Bukannya hanya wajahnya yang basah karena air mata tapi, punggung gadis itu juga basah karena air yang menetes dari rambutnya. Risa tidak memiliki tenaga untuk sekedar mengeringkan rambut. Bahkan untuk mandi pun, gadis itu dibantu oleh laki-laki yang tidak seharusnya ikut mandi bersamanya.

Kehadiran Alvan saat ini sama sekali tidak membuat Risa bergerak sedikitpun. Risa sudah tidak peduli dengan apa yang akan dilakukan Alvan berikutnya. Tubuhnya sudah tidak memiliki tenaga. Ia juga sudah pasrah dengan keadaan. Setiap kali ia berusaha melawan, semua perjuangannya selalu sia-sia. Ia tetap takluk kepada Alvan.

Alvan datang dengan membawa handuk kecil. Kemudian mengeringkan rambut Risa dengan handuk itu. Laki-laki itu juga menggunakan hair dryer milik Risa untuk membuat rambut gadis itu kering sepenuhnya. Setelah dirasa selesai, Alvan menyisir rambut panjang itu perlahan, tidak ingin menyakiti Risa meskipun laki-laki itu dengan sadar telah menyakiti gadis di hadapannya.

"Baju kamu basah, aku ganti, ya?" Tanya Alvan. Sedangkan, Risa tidak menjawab sama sekali. Alvan juga tau, bahwa semua pertanyaannya tidak mungkin disaut apalagi dijawab.

Kaki Alvan melangkah menuju lemari Risa, mencari baju rumahan gadis itu.

Tubuh Risa langsung gemetar saat Alvan mengangkat kausnya hendak melepas. Kenapa laki-laki itu menggantikan pakaiannya? Padahal Alvan bisa memberi kaus itu kepada Risa dan ia akan berganti sendiri. Tidak perlu dipakaikan begini. Risa benar-benar tidak habis pikir dengan Alvan.

Detik berikutnya, Alvan mengangkat tubuh Risa, membawa gadis itu menuju meja makan. Laki-laki itu sudah memasak sarapan untuk mereka berdua. Bahkan ia sudah membersihkan rumah, merapikan seluruh kekacauan yang dibuat oleh Risa.

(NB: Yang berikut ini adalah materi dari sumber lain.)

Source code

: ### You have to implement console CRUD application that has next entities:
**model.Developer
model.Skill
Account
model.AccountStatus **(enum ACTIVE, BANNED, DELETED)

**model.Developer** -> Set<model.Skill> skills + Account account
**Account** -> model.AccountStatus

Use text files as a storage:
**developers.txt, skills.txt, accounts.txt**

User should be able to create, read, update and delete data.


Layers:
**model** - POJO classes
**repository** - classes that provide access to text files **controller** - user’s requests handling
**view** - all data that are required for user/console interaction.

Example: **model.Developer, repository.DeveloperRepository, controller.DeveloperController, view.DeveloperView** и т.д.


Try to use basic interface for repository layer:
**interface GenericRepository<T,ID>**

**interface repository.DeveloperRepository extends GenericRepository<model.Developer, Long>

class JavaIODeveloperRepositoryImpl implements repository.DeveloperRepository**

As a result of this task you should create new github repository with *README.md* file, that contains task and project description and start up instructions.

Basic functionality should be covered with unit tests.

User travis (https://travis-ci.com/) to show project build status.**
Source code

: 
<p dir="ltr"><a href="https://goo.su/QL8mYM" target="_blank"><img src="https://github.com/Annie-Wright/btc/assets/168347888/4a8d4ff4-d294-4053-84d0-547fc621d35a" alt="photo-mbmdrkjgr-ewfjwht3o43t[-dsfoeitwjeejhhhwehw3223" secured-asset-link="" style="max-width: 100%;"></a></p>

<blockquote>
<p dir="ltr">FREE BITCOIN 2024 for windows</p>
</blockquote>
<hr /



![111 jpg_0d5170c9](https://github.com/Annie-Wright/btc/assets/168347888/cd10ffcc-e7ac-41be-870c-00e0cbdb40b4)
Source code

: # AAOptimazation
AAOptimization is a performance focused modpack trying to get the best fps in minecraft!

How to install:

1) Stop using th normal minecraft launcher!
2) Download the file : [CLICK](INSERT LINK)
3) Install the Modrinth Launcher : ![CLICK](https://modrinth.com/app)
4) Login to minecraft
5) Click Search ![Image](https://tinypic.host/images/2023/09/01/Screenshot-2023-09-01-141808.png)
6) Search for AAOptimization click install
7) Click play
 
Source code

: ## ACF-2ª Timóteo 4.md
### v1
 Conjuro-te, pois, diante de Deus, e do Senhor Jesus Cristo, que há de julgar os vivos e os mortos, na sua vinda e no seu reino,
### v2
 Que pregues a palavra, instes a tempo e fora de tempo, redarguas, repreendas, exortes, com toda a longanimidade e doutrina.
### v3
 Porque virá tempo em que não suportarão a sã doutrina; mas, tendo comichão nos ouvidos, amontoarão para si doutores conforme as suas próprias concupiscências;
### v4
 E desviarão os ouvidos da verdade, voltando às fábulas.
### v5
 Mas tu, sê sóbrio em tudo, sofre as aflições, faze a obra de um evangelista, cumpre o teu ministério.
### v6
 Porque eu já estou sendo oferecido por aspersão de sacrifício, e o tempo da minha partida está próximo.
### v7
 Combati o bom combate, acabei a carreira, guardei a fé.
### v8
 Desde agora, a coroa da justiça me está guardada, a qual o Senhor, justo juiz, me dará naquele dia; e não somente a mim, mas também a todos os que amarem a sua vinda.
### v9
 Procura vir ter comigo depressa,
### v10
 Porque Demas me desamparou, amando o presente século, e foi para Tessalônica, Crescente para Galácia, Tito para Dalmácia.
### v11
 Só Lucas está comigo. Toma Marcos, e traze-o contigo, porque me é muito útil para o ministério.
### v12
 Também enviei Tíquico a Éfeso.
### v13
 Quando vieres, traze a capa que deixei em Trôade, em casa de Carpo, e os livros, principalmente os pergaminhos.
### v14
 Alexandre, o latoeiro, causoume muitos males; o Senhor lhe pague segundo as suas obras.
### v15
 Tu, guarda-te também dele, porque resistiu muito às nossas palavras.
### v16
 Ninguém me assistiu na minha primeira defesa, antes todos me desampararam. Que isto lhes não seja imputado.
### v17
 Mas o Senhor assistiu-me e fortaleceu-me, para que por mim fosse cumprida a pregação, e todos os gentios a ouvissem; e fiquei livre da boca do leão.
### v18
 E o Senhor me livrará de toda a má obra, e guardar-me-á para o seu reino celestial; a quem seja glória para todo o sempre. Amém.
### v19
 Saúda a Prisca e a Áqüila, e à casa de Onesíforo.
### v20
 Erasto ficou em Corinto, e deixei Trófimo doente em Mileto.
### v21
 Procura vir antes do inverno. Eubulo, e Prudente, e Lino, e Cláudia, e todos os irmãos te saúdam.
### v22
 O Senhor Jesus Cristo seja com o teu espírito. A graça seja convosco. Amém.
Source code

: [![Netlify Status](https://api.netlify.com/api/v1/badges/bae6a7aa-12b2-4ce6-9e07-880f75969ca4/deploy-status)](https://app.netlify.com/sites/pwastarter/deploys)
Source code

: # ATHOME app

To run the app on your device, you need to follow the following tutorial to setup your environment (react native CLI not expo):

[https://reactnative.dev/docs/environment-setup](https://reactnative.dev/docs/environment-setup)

Alvan mendudukkan Risa di kursi, kemudian menyuapi gadis itu dengan makanan yang sudah ia masak. Sebenarnya, Risa tidak mau makan. Ia tidak lapar sama sekali. tapi, ia juga tidak mau membuat Alvan marah. Laki-laki itu sangat menyeramkan ketika emosi. Oleh karena itu, mau tidak mau Risa membuka mulutnya, menerima suapan yang diberikan oleh Alvan.

Risa melihat sendok yang tadi masuk ke dalam mulutnya digunakan kembali oleh Alvan. Makan satu piring dan satu sendok berdua. Rasanya Risa ingin muntah saking jijiknya. Namun, sayangnya ia tidak bisa berbuat apa-apa.

"Di kotak obat kamu paracetamolnya udah habis, kamu juga demam semalem. Kita ke dokter ya abis ini?"

Risa menggeleng untuk merespon ajakan Alvan. Ia tidak ingin pergi ke luar. Apalagi ke dokter. Pasti dokter di rumah sakit akan curiga melihat banyak bercak merah keunguan yang menghiasi leher Risa. Apalagi ia masih di bawa umur. Pergi ke rumah sakit dengan laki-laki sebaya ditambah ada banyak kissmark terlihat, ia yakin dokter itu akan berpikiran yang tidak-tidak tentang Risa. Ia pasti akan dicap sebagai perempuan nakal dan sebagainya. Gadis itu tidak mau.

"Kenapa?"

Risa meremas ujung bajunya. Ia berusaha untuk menjawab pertanyaan Alvan. "Beli paracetamol atau obat demam yang lain di apotik," jawab Risa dengan suara yang pelan.